**Selectie**
• • • • • • •

Tommy Wieringa ontdekt antisemiet

Afbeelding met tekst: Om dubieuze claims te voorkomen is deze afbeelding verwijderd.

‘In café Schiller aan het Rembrandtplein zei een vriend: ‘In m’n leesclub hebben we alle vier vastgesteld dat we eigenlijk behoorlijk antisemitisch zijn. Ze zijn niet zielig, de joden, ze doen zielig. De holocaust is al meer dan zeventig jaar oud, maar ze zijn er altijd weer als de kippen bij om hem van stal te halen.

Ik zette mijn verbijstering in vragen om en daar kwam Israël op tafel, en daar Gaza en de nederzettingenpolitiek, en natuurlijk kon de joodse lobby in de Verenigde Staten en eigenlijk in de hele wereld niet uitblijven, en zo lag er al vlug een onontwarbaar kluwen voor ons op tafel, dat mijn vriend doorkliefde met het heldere licht van zijn antipathie jegens een heel volk.

Hij had duidelijk meer behoefte aan een oordeel dan aan een inzicht. Het was een giftig mengsel van complottheorieën, halve waarheden en etnische mythes die tot de vroege middeleeuwen teruggingen, en tenslotte het argument waarmee elke antisemiet ter wereld zijn wrok legitimeert: ,,En ze zitten overal, de joden.”

Het leek of hij opgelucht was om op te biechten dat hij eigenlijk antisemiet was, alsof er een verbod was opgeheven; het mocht eindelijk weer. Hij had zijn schroom van zich afgeworpen en voelde zich vrij om erover te praten, een gelovige die zijn schuilkerk verlaat. Het was een belijdenis en een coming out tegelijk, ik zat tegenover een bevrijd mens.

Mijn vriend is een intelligente man van middelbare leeftijd, doctorandus, kenner van Kant en Sloterdijk, lid van de MENSA, hij heeft meer gelezen dan wie ook. Al deze kwalificaties en kwaliteiten hebben hem niet behoed om te vallen voor het eeuwige kwaad van het antisemitisme.

• • • • • • •

**Opgave 1**
Citeer uit het stuk over antisemitisme het gedeelte dat opent met de woorden "Tommy Wieringa ontdekt" en sluit met "een heel volk.".
**Opgave 2**
Beantwoord de volgende vragen over het stuk over antisemitisme:
(a) In welk café vond het gesprek plaats, en aan welk plein ligt dat?
(b) Hoeveel leden van de leesclub hadden volgens de vriend vastgesteld dat ze antisemitisch zijn?
(c) Van welke vereniging is de vriend lid?
**Opgave 3**
Schrijf het stuk over antisemitisme verder vanaf de laatste zin.

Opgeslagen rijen
• • • • • • •

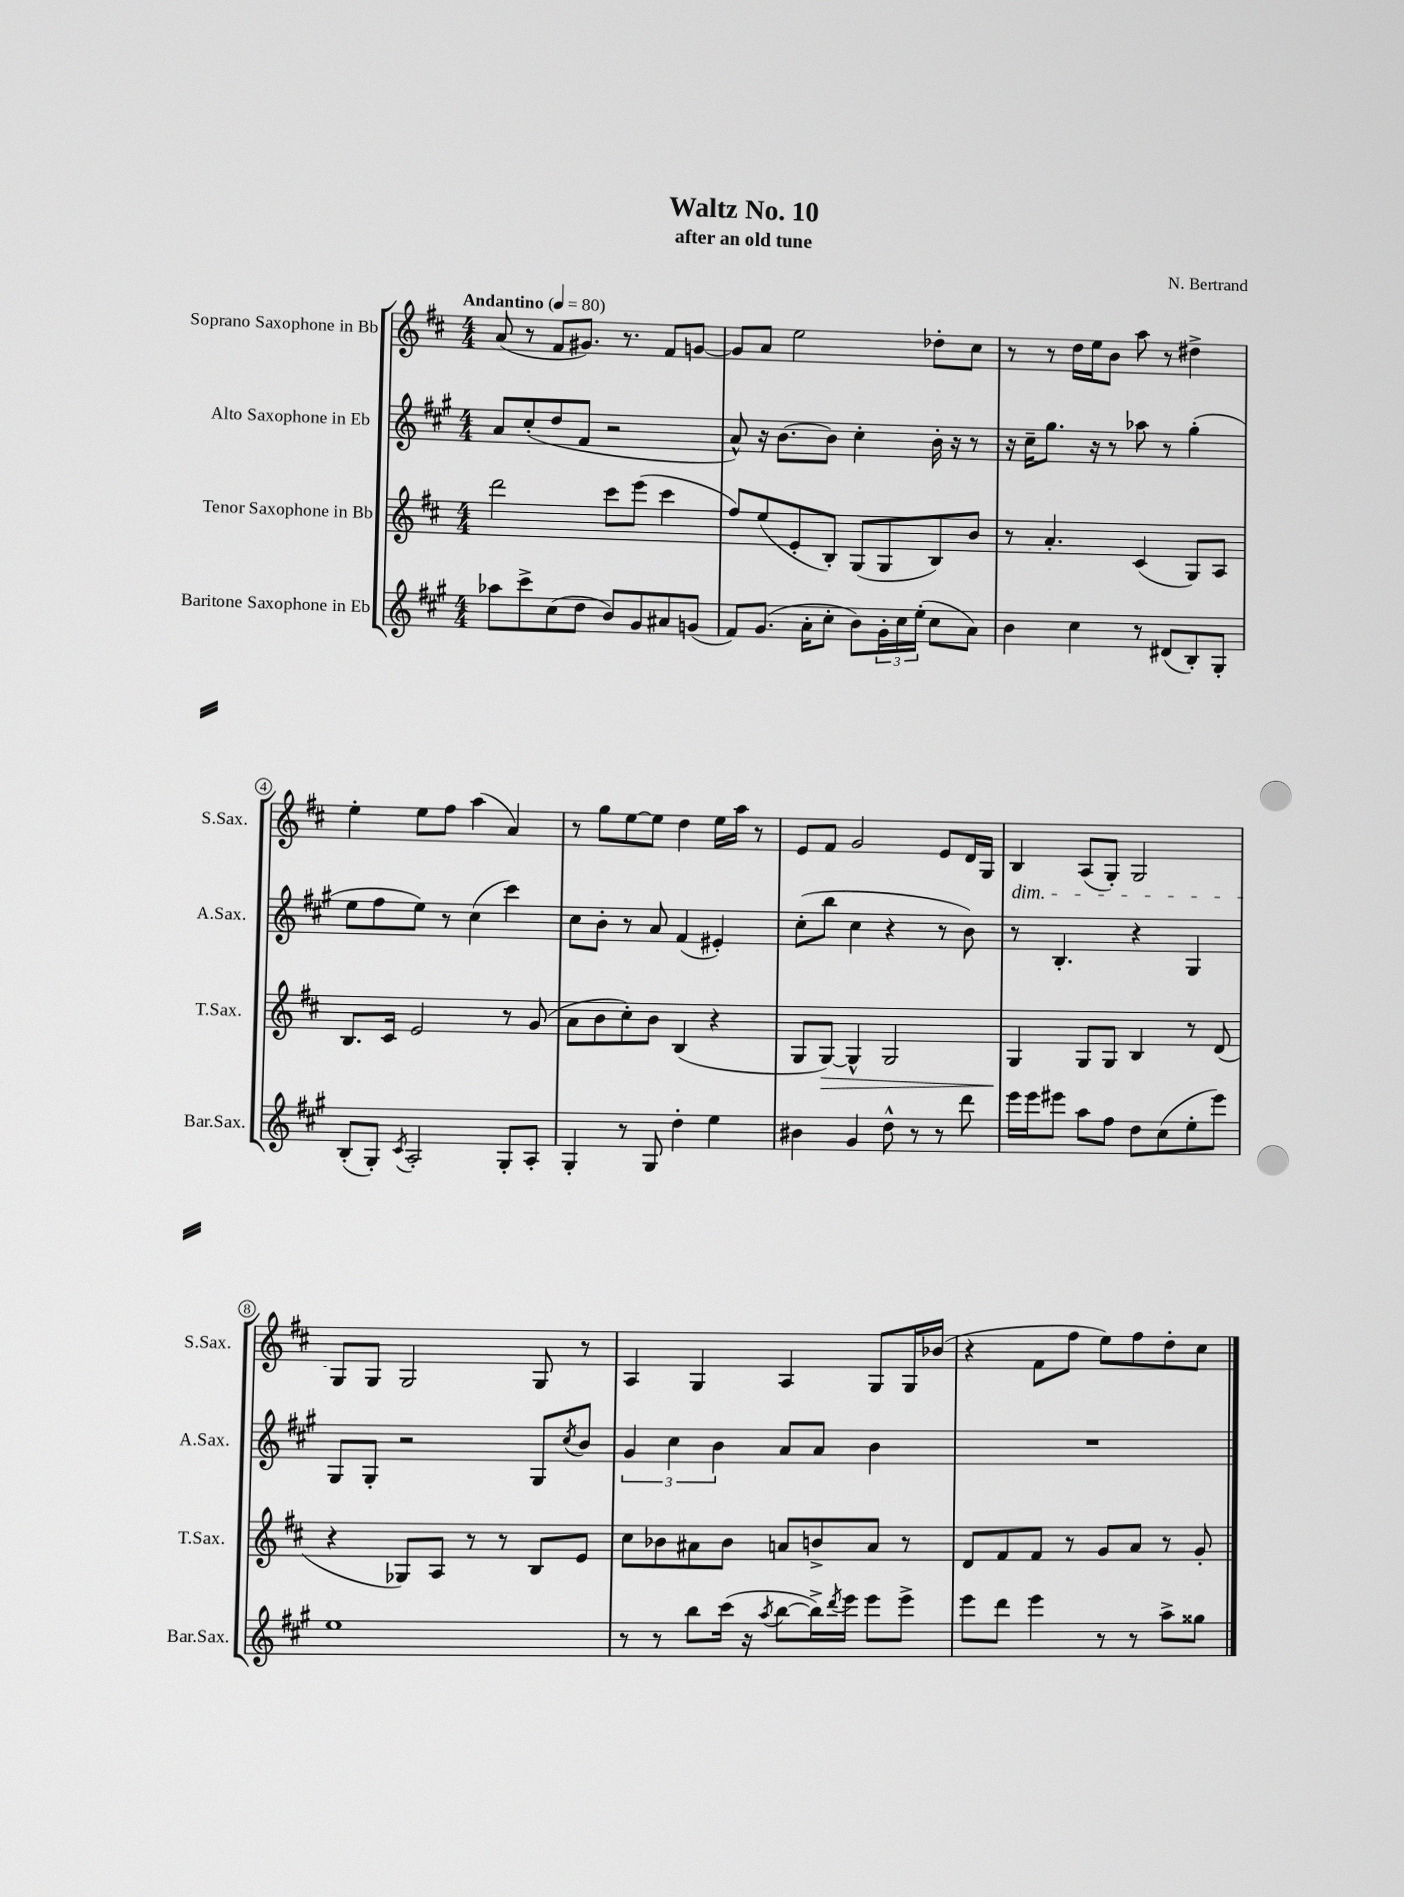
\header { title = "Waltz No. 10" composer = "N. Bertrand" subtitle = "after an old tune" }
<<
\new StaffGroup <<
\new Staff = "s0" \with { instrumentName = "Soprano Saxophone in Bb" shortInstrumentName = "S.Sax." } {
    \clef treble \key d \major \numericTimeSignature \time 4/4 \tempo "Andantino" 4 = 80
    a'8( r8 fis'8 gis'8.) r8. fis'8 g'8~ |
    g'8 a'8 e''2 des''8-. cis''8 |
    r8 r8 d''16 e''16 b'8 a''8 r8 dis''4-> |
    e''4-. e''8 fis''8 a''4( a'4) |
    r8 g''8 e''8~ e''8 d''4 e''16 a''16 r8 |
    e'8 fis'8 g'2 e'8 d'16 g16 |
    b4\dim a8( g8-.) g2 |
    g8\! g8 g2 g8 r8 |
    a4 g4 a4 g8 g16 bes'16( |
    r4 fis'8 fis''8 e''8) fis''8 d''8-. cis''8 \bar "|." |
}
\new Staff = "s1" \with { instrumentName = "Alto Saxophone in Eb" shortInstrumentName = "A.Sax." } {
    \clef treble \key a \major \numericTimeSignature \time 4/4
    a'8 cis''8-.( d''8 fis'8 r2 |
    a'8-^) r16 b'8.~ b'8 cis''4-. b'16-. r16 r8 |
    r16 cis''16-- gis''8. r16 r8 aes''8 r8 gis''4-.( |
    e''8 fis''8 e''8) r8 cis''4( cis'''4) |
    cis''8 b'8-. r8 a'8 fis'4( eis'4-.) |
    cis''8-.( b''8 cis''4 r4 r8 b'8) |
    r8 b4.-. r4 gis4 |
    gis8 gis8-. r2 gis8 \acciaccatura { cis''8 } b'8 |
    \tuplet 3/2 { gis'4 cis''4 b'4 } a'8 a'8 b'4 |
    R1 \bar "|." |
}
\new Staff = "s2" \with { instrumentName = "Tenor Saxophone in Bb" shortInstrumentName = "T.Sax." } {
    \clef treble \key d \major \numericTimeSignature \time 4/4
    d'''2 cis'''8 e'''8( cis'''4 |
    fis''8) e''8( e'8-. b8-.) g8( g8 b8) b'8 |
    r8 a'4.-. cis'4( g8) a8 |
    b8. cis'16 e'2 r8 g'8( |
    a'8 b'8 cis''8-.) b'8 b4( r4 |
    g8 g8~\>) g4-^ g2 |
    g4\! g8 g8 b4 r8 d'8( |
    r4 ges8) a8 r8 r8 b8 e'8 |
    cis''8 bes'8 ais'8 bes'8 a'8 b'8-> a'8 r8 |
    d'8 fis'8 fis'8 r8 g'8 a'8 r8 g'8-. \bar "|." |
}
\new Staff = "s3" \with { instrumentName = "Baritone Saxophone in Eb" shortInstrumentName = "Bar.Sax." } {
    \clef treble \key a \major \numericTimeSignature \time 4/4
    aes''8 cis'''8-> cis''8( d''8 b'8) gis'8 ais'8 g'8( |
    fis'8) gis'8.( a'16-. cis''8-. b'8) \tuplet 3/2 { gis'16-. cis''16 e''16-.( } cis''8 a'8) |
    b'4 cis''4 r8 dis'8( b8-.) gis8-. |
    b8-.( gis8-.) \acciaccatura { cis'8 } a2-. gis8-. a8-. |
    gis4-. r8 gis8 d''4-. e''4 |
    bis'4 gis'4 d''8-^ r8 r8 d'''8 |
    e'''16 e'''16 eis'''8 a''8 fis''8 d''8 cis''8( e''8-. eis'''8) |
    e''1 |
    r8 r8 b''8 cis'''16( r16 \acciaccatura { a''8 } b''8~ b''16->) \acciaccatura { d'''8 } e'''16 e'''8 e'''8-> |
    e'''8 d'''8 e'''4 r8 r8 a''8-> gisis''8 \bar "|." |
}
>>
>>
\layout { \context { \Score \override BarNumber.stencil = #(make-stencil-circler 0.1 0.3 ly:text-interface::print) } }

• • • • • • •

**Antwoord 1**
Tommy Wieringa ontdekt antisemiet

Afbeelding met tekst: Om dubieuze claims te voorkomen is deze afbeelding verwijderd.

‘In café Schiller aan het Rembrandtplein zei een vriend: ‘In m’n leesclub hebben we alle vier vastgesteld dat we eigenlijk behoorlijk antisemitisch zijn. Ze zijn niet zielig, de joden, ze doen zielig. De holocaust is al meer dan zeventig jaar oud, maar ze zijn er altijd weer als de kippen bij om hem van stal te halen.

Ik zette mijn verbijstering in vragen om en daar kwam Israël op tafel, en daar Gaza en de nederzettingenpolitiek, en natuurlijk kon de joodse lobby in de Verenigde Staten en eigenlijk in de hele wereld niet uitblijven, en zo lag er al vlug een onontwarbaar kluwen voor ons op tafel, dat mijn vriend doorkliefde met het heldere licht van zijn antipathie jegens een heel volk.

**Antwoord 2**
(a) In café Schiller aan het Rembrandtplein.
(b) Alle vier.
(c) Van de MENSA.

**Antwoord 3**
Ik dacht aan de joden die ik zag op een vlucht vanuit New York naar Amsterdam, hoe ze met keppeltje instapten in Amerika en zonder weer uitstapten in Nederland. En ook aan een joodse vriendin met wie ik door Buitenveldert wandelde om haar jongste dochter van school te halen.

De joodse basisschool Rosj Pina was alleen door een haag van een zwaarbewapende marechaussees te bereiken, waarop nog een tweede verdedigingslinie volgde, mannen van de Stichting Bij Leven en Welzijn, de wat eufemistische naam van een joodse beveiligingsorganisatie die synagoges en joodse instellingen bewaakt.

Bij de poort van de school stond een sinistere figuur met pet, zonnebril en baard, die ons pas doorliet nadat mijn vriendin had bevestigd dat ik bij haar hoorde. Het schoolgebouw zelf was naar binnen gekeerd, het schoolplein lag achter een hoge muur.

Hier groeiden kinderen op, afgeschermd van de buitenwereld met haar eeuwige antisemitische haat, dat verleidelijke sentiment dat hoogopgeleide blanke mannen en kansloze Noord-Afrikaanse jongemannen met elkaar verbindt.’

Tommy Wieringa is schrijver van romans. Hij schreef in 2010 het dictee voor het Groot Dictee der Nederlandse Taal en in 2014 het boekenweekgeschenk. Dit artikel verscheen in het Noordhollands Dagblad.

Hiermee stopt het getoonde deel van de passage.